• [Brief]: Only lines with the string "contact" should be returned from the data below.

Collected data entries:

^^^^

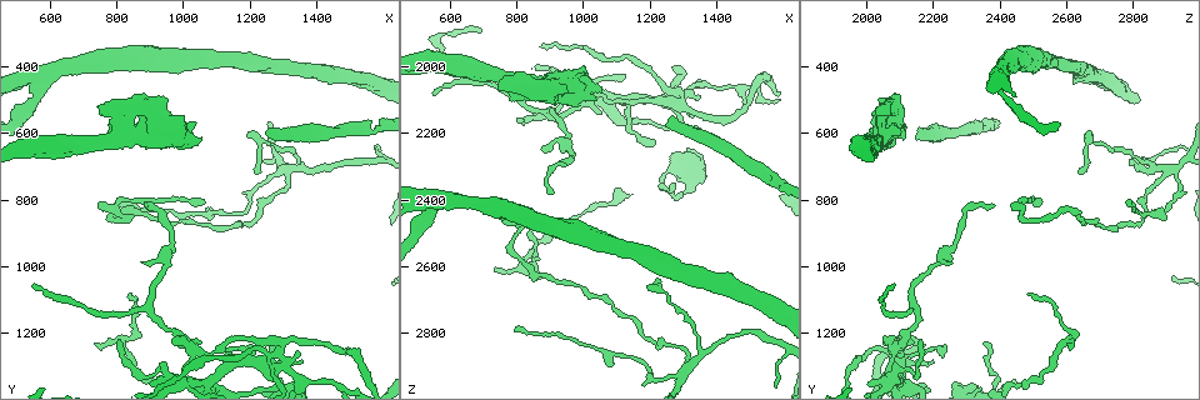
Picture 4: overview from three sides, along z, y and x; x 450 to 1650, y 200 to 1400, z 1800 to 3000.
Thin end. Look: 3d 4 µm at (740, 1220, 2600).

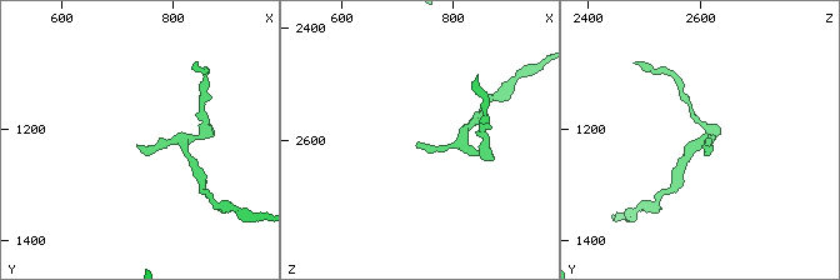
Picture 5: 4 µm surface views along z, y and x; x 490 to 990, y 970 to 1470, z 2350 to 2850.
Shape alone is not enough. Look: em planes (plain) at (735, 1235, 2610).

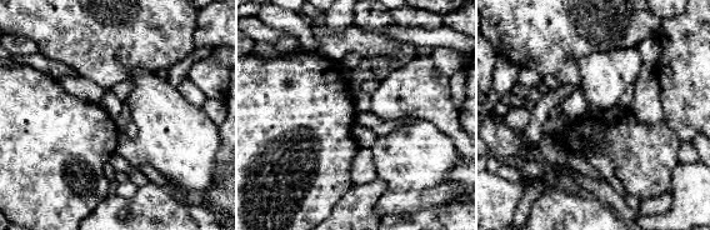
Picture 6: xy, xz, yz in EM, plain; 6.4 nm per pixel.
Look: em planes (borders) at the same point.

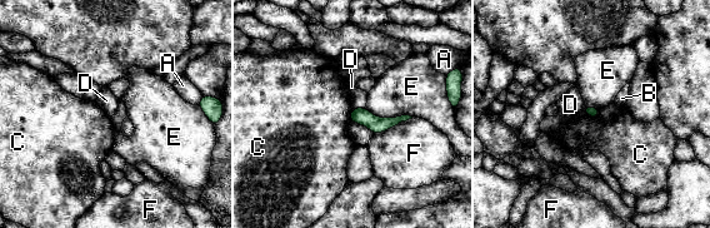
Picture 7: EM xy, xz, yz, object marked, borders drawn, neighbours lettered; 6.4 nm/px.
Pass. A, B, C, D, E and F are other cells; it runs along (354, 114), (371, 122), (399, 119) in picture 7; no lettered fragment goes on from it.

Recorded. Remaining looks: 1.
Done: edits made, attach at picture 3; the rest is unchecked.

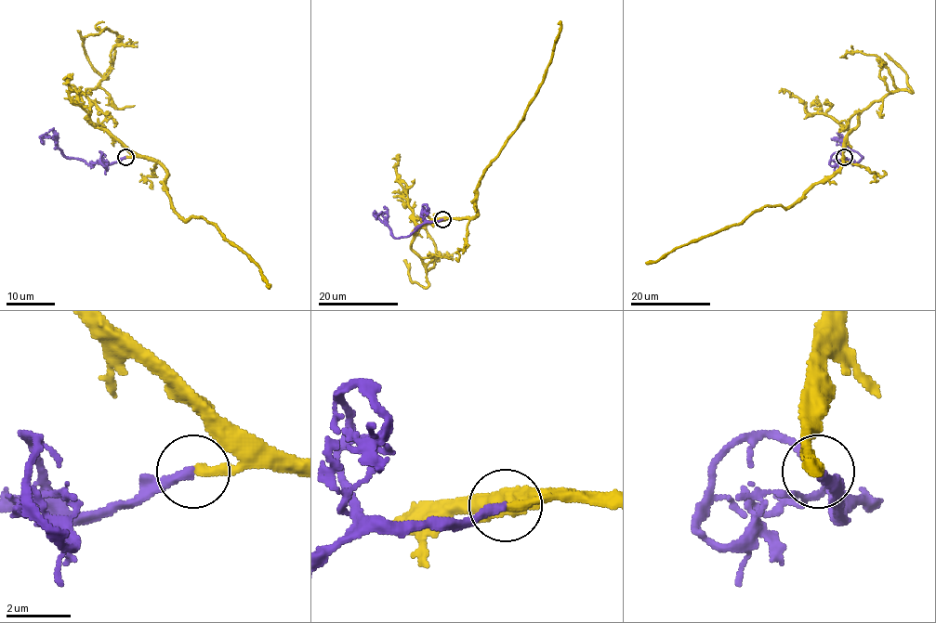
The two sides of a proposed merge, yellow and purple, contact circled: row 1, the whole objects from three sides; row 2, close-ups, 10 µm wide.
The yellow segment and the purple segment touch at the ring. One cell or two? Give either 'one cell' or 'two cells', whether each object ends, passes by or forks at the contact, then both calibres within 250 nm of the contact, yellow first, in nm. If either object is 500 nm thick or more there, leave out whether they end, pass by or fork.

^^^^

• [Exercise response]:
The two sides of a proposed merge, yellow and purple, contact circled: row 1, the whole objects from three sides; row 2, close-ups, 10 µm wide.
The yellow segment and the purple segment touch at the ring. One cell or two? Give either 'one cell' or 'two cells', whether each object ends, passes by or forks at the contact, then both calibres within 250 nm of the contact, yellow first, in nm. If either object is 500 nm thick or more there, leave out whether they end, pass by or fork.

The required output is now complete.